Amnesty Ireland’s push for abortion in Ireland does not reflect the organisation’s historic values and is hurting its traditional role, according to members of the Kells Amnesty International Group.

The group, which was founded in 1986, is to disband today (Thursday) in protest against Amnesty Ireland’s continued campaigning on the abortion issue.

“It seems that the abortion issue has taken over the time and the energy of the Amnesty organisation, to the detriment of the longer established and – as we felt personally – the more highly-motivating issues of anti-death penalty, anti-torture and so on,” group convenor Michael Browne, an Amnesty member since 1983, told The Irish Catholic.

Dr Danny Cusack, who first joined Amnesty in 1977, agreed, telling this newspaper: “There are any number of pro-choice groups out there who can take up the cudgels on the Eighth Amendment campaign – it doesn’t need Amnesty to in a sense be piggybacking on it, let alone leading the charge.”

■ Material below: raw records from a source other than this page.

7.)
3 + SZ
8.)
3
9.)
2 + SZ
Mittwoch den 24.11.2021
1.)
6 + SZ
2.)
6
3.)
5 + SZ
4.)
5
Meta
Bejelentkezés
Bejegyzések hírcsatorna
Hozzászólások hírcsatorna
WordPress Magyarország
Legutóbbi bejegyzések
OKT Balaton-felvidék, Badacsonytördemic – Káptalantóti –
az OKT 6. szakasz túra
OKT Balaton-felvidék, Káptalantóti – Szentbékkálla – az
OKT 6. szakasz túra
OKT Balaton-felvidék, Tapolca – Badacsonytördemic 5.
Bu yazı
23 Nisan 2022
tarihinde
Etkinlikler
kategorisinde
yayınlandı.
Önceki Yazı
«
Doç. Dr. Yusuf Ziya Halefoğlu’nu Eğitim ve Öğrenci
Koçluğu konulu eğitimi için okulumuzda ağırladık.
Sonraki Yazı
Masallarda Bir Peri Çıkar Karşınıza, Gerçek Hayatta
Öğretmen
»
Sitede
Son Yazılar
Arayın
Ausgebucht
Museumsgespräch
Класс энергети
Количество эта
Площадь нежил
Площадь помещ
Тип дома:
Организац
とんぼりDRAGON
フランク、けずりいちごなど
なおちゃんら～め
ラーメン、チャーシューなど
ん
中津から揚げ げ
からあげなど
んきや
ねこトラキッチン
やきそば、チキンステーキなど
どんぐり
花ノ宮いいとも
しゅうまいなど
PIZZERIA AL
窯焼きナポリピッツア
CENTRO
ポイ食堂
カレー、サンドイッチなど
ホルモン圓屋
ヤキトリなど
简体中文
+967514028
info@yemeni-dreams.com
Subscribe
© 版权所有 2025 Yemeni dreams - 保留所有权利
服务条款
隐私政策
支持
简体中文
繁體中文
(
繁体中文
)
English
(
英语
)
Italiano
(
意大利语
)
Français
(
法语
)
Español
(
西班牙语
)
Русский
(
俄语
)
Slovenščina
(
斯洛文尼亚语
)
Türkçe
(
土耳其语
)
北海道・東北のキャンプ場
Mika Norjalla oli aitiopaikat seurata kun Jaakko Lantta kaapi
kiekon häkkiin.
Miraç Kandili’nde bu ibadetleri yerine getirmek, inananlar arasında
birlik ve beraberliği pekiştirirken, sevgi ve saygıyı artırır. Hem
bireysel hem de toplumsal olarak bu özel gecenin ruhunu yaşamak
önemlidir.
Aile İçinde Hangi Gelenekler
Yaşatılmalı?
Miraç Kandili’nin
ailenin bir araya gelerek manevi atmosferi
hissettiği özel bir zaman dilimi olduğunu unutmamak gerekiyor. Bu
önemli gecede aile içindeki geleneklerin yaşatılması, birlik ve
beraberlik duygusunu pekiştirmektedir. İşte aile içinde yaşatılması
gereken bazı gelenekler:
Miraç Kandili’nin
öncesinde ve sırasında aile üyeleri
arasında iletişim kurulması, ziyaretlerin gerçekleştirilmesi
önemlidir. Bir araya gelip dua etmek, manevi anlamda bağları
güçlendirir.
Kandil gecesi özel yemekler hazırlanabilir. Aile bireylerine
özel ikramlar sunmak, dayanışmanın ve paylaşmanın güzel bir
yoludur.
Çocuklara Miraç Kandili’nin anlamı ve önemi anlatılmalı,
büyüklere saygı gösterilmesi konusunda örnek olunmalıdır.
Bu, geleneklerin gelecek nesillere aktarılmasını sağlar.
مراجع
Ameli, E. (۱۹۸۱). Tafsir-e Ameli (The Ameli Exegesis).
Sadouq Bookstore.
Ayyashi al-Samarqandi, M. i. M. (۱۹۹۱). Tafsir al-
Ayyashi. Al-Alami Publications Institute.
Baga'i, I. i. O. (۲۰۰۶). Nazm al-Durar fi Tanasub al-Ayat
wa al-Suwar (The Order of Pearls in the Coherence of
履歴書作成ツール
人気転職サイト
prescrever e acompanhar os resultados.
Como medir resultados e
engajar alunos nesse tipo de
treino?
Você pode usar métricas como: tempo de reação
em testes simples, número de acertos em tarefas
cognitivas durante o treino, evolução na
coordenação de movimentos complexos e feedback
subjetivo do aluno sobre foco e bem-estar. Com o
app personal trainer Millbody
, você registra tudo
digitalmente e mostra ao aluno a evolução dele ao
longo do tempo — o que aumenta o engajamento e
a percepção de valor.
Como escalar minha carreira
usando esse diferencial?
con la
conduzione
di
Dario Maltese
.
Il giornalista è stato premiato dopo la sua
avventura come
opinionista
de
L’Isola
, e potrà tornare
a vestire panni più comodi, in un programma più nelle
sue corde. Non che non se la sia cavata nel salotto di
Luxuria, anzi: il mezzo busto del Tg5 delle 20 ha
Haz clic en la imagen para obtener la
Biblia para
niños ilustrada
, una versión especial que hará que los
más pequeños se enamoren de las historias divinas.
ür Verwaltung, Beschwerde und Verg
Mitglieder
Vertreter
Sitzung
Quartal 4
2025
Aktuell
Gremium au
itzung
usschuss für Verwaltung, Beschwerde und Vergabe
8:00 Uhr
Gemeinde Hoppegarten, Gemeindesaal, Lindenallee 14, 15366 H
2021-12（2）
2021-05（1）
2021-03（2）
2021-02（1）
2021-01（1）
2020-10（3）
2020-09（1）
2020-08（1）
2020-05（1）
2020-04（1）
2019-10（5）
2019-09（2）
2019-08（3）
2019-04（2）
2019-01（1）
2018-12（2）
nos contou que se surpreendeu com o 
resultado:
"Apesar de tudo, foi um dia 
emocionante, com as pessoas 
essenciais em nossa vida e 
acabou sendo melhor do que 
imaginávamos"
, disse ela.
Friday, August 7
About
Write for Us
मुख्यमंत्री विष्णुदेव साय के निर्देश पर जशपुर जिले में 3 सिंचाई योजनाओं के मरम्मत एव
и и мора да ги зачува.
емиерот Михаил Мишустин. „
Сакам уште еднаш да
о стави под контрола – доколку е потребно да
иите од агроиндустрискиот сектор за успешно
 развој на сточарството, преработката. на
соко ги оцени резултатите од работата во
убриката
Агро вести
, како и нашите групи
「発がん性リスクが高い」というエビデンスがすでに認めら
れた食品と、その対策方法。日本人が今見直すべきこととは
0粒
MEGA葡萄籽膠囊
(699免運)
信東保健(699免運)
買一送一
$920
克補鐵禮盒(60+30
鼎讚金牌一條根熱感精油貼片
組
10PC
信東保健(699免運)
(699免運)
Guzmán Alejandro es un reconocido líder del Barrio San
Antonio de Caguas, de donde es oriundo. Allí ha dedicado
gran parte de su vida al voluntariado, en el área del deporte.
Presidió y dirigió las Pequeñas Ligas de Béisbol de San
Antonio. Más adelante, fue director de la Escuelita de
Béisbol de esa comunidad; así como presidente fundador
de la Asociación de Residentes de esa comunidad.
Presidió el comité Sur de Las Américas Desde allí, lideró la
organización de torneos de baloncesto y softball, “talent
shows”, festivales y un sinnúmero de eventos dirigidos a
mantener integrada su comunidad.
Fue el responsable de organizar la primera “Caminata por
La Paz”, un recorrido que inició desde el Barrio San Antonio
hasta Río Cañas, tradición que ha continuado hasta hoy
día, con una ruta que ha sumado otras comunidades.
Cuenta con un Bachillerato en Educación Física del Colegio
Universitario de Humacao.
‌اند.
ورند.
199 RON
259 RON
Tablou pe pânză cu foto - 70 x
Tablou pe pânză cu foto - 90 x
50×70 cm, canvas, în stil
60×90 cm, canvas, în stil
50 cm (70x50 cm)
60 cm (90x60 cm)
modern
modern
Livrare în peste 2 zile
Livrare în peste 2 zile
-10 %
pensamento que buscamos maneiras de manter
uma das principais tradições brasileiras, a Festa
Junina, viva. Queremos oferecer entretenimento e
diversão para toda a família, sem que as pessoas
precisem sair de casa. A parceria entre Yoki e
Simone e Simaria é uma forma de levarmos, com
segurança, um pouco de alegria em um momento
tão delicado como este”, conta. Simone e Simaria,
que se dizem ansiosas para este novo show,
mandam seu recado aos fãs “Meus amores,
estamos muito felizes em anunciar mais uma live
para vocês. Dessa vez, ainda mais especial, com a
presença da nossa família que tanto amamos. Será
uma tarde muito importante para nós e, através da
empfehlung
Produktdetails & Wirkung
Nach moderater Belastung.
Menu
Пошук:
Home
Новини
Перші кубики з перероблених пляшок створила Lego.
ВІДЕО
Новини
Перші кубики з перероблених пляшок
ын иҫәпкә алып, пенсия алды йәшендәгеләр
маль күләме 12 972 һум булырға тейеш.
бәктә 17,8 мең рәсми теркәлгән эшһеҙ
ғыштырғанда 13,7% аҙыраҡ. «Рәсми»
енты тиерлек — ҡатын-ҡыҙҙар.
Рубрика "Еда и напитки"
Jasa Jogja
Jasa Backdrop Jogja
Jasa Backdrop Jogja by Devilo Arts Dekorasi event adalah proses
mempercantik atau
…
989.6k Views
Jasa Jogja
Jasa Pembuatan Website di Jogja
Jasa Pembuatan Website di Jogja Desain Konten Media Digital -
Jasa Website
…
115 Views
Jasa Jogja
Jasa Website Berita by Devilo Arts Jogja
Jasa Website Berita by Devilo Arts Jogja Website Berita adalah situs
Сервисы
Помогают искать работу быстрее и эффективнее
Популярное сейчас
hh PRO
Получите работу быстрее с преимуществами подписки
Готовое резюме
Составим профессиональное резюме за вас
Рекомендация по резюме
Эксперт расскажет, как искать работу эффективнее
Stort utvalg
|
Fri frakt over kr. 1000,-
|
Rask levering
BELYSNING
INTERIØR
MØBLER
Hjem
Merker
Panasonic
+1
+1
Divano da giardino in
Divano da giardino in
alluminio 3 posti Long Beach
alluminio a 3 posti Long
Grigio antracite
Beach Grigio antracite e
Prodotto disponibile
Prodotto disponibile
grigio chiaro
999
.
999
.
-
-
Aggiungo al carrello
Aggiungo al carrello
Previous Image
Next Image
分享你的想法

Challenging the propriety of taking a partisan stand on such a divisive and sensitive domestic issue, Dr Cusack said there was a “basic contradiction” between Amnesty Ireland’s “mission creep” and its limited funds. 

“When you read in the paper of Colm O’Gorman or Amnesty Ireland taking a particular stand, the phrase that immediately comes to mind is ‘not in my name’,” he said, “and the group is saying ‘not in our name’.”